Joe Biden has held the fewest presidential press conferences in a generation

President Joe Biden promised us the most transparent administration in American history. Instead, the man who campaigned largely from his basement is still Hidin’ Biden: He held fewer press conferences than any of his five immediate predecessors in his first year in office. His Wednesday presser marking Thursday’s anniversary of his inauguration was just his 10th – and only his second solo.
And Biden gave just 22 media interviews last year, fewer than any of his six most recent predecessors, Towson University’s White House Transition Project found.
Although he “answers questions more often at his events than his predecessors, he spends less time doing so,” notes Towson professor Martha Joynt Kumar. “He provides short answers with few follow-ups when answering questions at the end of a previously scheduled speech.”
As President of the White House Correspondents Association, Steven Portnoy complained in a tweet“The historic record of a presidency requires more than fleeting questions and answers.”
The Committee to Protect Journalists issued its own report last week, condemning “the president’s limited availability to journalists, the administration’s slow response to requests for information, his plan to extradite Julian Assange, media access restrictions at the US southern border and its limited access assistance to Afghan journalists.
Biden has spent a quarter of his time in Delaware, away from most Washington news outlets, but will not publish his Delaware visitor logs. When he finally answers questions, his staff often provides him with a hand-picked list of suitable reporters to call on.
In November, Sky News Australia showed footage of Biden’s detailed list of pre-approved reporters he could deign to speak with after the G20 summit in Rome.

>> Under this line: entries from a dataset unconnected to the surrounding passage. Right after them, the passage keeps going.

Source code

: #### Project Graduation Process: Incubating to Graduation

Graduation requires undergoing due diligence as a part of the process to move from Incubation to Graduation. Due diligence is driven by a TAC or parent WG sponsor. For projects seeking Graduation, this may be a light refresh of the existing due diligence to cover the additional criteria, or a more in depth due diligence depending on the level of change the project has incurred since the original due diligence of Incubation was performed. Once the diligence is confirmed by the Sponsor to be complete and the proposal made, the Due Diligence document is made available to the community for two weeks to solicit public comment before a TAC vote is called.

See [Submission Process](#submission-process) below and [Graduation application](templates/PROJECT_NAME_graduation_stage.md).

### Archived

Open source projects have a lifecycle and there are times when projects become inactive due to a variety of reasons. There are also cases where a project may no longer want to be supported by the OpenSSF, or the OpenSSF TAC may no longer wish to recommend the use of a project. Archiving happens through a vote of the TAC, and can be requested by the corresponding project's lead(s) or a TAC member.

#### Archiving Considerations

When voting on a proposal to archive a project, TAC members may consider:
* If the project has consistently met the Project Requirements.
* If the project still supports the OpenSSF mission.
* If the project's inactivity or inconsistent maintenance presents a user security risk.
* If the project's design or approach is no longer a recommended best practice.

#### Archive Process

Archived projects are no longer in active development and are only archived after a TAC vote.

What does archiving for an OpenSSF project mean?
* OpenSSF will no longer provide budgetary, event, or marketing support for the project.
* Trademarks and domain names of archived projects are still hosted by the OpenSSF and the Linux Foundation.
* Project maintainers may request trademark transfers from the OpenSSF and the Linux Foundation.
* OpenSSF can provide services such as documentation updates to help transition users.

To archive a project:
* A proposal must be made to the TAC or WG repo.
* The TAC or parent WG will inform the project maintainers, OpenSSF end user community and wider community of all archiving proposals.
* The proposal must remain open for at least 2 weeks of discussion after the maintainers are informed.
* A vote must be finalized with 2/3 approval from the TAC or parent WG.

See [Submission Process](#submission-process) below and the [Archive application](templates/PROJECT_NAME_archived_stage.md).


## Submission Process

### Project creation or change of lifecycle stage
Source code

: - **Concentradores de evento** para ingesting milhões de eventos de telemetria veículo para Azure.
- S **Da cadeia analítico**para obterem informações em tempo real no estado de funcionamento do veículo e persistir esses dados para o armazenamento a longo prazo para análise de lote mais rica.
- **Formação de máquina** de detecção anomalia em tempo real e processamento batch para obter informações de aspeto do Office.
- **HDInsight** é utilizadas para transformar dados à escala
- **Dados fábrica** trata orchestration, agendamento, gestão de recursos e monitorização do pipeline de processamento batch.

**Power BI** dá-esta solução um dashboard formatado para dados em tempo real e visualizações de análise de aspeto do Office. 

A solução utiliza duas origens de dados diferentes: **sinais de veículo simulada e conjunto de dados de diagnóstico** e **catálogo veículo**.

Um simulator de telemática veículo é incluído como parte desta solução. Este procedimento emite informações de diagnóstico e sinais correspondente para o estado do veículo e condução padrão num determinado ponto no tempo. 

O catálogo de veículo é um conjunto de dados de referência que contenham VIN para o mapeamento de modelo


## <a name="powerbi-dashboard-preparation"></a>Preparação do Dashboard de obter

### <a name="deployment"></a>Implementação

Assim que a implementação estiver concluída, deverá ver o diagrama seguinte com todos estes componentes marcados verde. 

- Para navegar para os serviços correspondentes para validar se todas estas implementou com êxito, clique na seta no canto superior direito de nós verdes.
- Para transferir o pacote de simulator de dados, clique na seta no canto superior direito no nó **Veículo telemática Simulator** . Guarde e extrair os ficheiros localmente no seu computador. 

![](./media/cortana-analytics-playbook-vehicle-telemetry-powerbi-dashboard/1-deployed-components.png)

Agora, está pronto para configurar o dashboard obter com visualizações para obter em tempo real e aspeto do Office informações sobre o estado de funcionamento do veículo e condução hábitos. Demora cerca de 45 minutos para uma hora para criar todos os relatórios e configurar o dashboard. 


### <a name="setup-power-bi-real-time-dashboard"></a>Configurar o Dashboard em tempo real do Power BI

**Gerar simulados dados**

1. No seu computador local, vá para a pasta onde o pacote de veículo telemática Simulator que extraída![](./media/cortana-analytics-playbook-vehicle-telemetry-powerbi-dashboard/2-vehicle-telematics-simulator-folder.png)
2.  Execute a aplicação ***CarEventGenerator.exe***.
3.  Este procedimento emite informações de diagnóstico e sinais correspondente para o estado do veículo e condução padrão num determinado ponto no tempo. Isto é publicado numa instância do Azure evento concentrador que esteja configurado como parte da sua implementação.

Biden also faced backlash after saying he would only call reporters from a canned slate after his June summit in Geneva with Russian President Vladimir Putin.
“I’m going to answer your questions, and as usual, folks, they’ve given me a list of people I’m going to call,” Biden told reporters.
We don’t know who those vague “they” were, but chances are it includes White House press secretary Jen Psaki, who horrified reporters last year by asking them questions. . before his briefing.
PSAKI did not deny seeking to sanitize the pressers, with a White House spokesperson saying, “Our goal is to make the daily briefing as useful and informative as possible for reporters and the public.”
But as a Politico reporter Tara Palmeri explained on Twitter“To anyone asking why this matters: if Psaki doesn’t like your question, she won’t call you.”
This type of scripted and choreographed insider trading is exactly why populism has become a powerful force in American politics: voters don’t like those in power who hide in a bubble of jargon and impenetrable processes.
Culture is created from above. And that means the president himself is responsible for the lack of honesty and transparency. It’s getting so bad that even CNN, traditionally a Biden defender, has acknowledged it.
“I have never seen a president, covering the bottom four of them, who is so protected by his aides in terms of often not wanting him to answer certain questions,” Chief Business Correspondent Jeff Zeleny national networks, told his colleagues on the air in June.
Zeleny revealed that he didn’t see Biden answer questions “without his aides yelling at him to stop.”
Biden’s aides get agitated when they see him wander off script, and not just because of his embarrassing verbal faux pas. Even the liberal New York Times reported in June that “Biden walked back his stray remarks in an effort to salvage an infrastructure deal.” In November, Biden handlers rushed to reverse the boss’ acceptance of $450,000 taxpayer payments to illegal immigrants who had been separated from their families.

It’s no wonder a Politico poll released Wednesday found that 49% of voters disagreed with the statement that “Biden is mentally fit.”
Americans aren’t buying the skill facade that Biden hopes to project by remaining aloof and unapproachable. More than a third of Americans – 37% – rated his first year in office an F while just 11% gave him an A.
Biden’s clear preference reversed in August – the month of the botched Afghan pullout. American citizens are still trapped there, along with thousands of brave Afghan nationals who made themselves vulnerable to execution by the Taliban by aiding American troops. He and his spokespersons evaded or simply lied when asked about these poor souls.

Hidin’ Biden might be able to avoid facing the press, but his congressional facilitators can’t move to face voters in November.
Carrie Sheffield is a Senior Policy Analyst at Voice of Independent Women.